Work item: Convert every line of transcribed text in the entries below into a JSON list of strings, one string per line, with blank lines omitted. Leave the pictures out of the answer.

Transcribed page contents:
+ + + + + + +

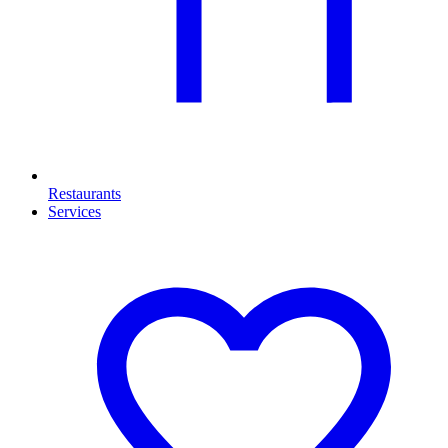
Restaurants
Services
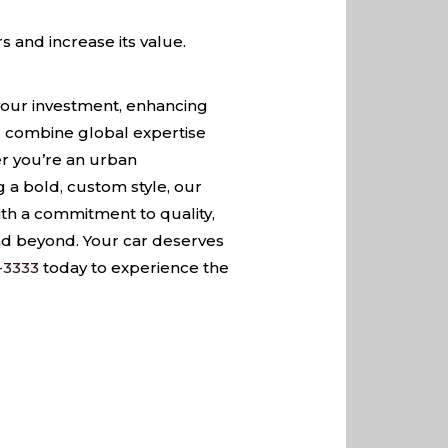
s and increase its value.
g your investment, enhancing
we combine global expertise
er you’re an urban
 a bold, custom style, our
ith a commitment to quality,
and beyond. Your car deserves
-3333
today to experience the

+ + + + + + +

Solution:
[
  "Restaurants",
  "Services",
  "s and increase its value.",
  "g your investment, enhancing",
  "we combine global expertise",
  "er you’re an urban",
  " a bold, custom style, our",
  "ith a commitment to quality,",
  "and beyond. Your car deserves",
  "-3333",
  "today to experience the"
]